Transfer Learning from Pre-trained Language Models Improves End-to-End Speech Summarization

Kohei Matsuura,Takanori Ashihara,Takafumi Moriya,Tomohiro Tanaka,Takatomo Kano,Atsunori Ogawa,Marc Delcroix
2023-06-07
Abstract:End-to-end speech summarization (E2E SSum) directly summarizes input speech into easy-to-read short sentences with a single model. This approach is promising because it, in contrast to the conventional cascade approach, can utilize full acoustical information and mitigate to the propagation of transcription errors. However, due to the high cost of collecting speech-summary pairs, an E2E SSum model tends to suffer from training data scarcity and output unnatural sentences. To overcome this drawback, we propose for the first time to integrate a pre-trained language model (LM), which is highly capable of generating natural sentences, into the E2E SSum decoder via transfer learning. In addition, to reduce the gap between the independently pre-trained encoder and decoder, we also propose to transfer the baseline E2E SSum encoder instead of the commonly used automatic speech recognition encoder. Experimental results show that the proposed model outperforms baseline and data augmented models.
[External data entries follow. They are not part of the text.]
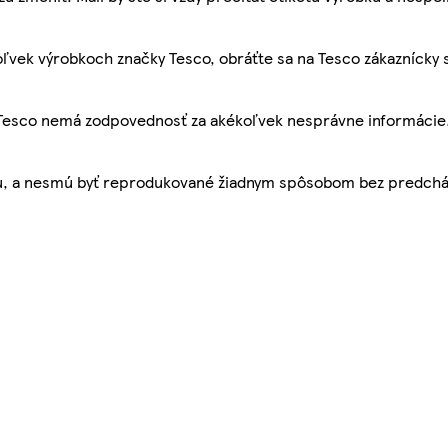
ľvek výrobkoch značky Tesco, obráťte sa na Tesco zákaznícky 
, Tesco nemá zodpovednosť za akékoľvek nesprávne informácie
bu, a nesmú byť reprodukované žiadnym spôsobom bez predch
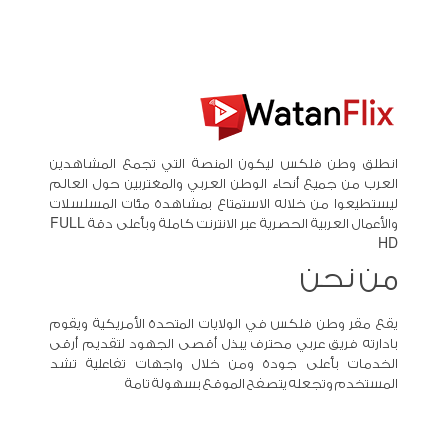
انطلق وطن فلكس ليكون المنصة التي تجمع المشاهدين
العرب من جميع أنحاء الوطن العربي والمغتربين حول العالم
ليستطيعوا من خلاله الاستمتاع بمشاهدة مئات المسلسلات
والأعمال العربية الحصرية عبر الانترنت كاملة وبأعلى دقة FULL
HD
من نحن
يقع مقر وطن فلكس في الولايات المتحدة الأمريكية ويقوم
بادارته فريق عربي محترف يبذل أقصى الجهود لتقديم أرقى
الخدمات بأعلى جودة ومن خلال واجهات تفاعلية تشد
المستخدم وتجعله يتصفح الموقع بسهولة تامة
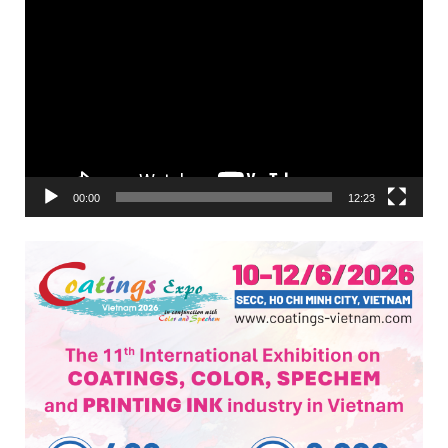
Trình
chơi
Video
00:00
12:23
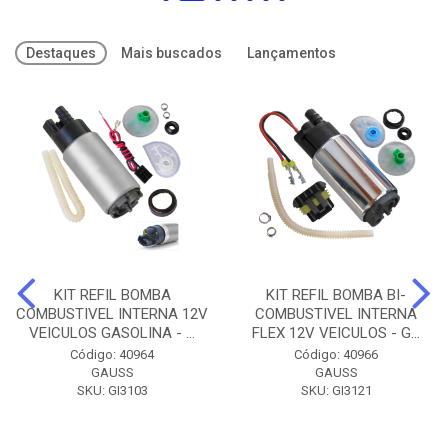
Destaques
Mais buscados
Lançamentos
KIT REFIL BOMBA
KIT REFIL BOMBA BI-
COMBUSTIVEL INTERNA 12V
COMBUSTIVEL INTERNA
VEICULOS GASOLINA - ...
FLEX 12V VEICULOS - G...
Código: 40964
Código: 40966
GAUSS
GAUSS
SKU: GI3103
SKU: GI3121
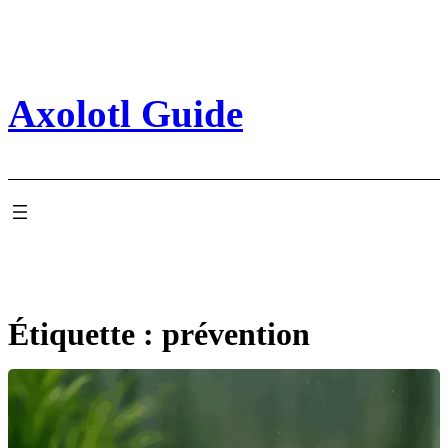
Aller
au
contenu
Axolotl Guide
Étiquette :
prévention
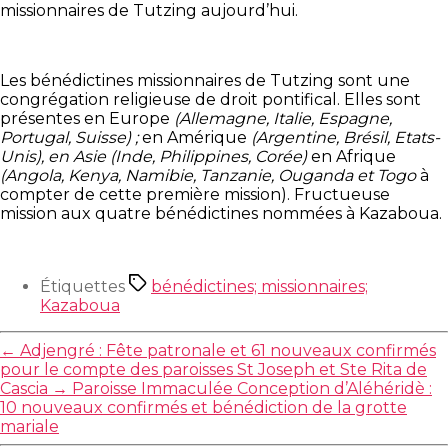
missionnaires de Tutzing aujourd’hui.
Les bénédictines missionnaires de Tutzing sont une
congrégation religieuse de droit pontifical. Elles sont
présentes en Europe
(Allemagne, Italie, Espagne,
Portugal, Suisse) ;
en Amérique
(Argentine, Brésil, Etats-
Unis), en Asie (Inde, Philippines, Corée)
en Afrique
(Angola, Kenya, Namibie, Tanzanie, Ouganda et Togo
à
compter de cette première mission). Fructueuse
mission aux quatre bénédictines nommées à Kazaboua.
Étiquettes
bénédictines; missionnaires;
Kazaboua
←
Adjengré : Fête patronale et 61 nouveaux confirmés
pour le compte des paroisses St Joseph et Ste Rita de
Cascia
→
Paroisse Immaculée Conception d’Aléhéridè :
10 nouveaux confirmés et bénédiction de la grotte
mariale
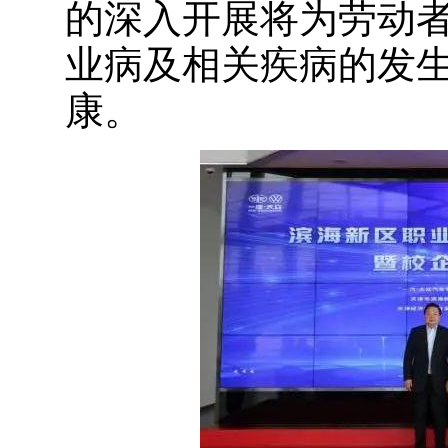
的深入开展将为劳动
业病及相关疾病的发
康。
Computation and Language,Sound,Audio and Speech Processing
What problem does this paper attempt to address?
The paper proposes improvements to address the issues of scarce training data and unnatural summary generation faced by End-to-End Speech Summarization (E2E SSum) technology. Specifically, E2E SSum technology generates concise and readable summary sentences directly from speech. Compared to traditional cascade methods, it can fully utilize non-verbal information in speech and mitigate the impact of errors from Automatic Speech Recognition (ASR). However, E2E SSum models require a large amount of speech-summary pairs for training, which is often difficult to obtain in practical applications, leading to insufficient training data and low-quality summaries. To solve the above problems, the authors propose a new method that integrates a Pre-Trained Language Model (LM) into the decoder of E2E SSum through transfer learning. This method aims to leverage the powerful text generation capabilities of pre-trained language models to improve the ability of E2E SSum models to generate natural and fluent summaries. Additionally, to reduce the gap between the encoder and decoder, the authors suggest transferring the baseline E2E SSum encoder instead of the commonly used ASR encoder. Experimental results show that the proposed model outperforms the baseline model and text-to-speech (TTS) data augmentation methods on multiple metrics, with a significant improvement in METEOR scores. This demonstrates the effectiveness of integrating pre-trained language models into E2E SSum and the importance of initializing with the E2E SSum encoder.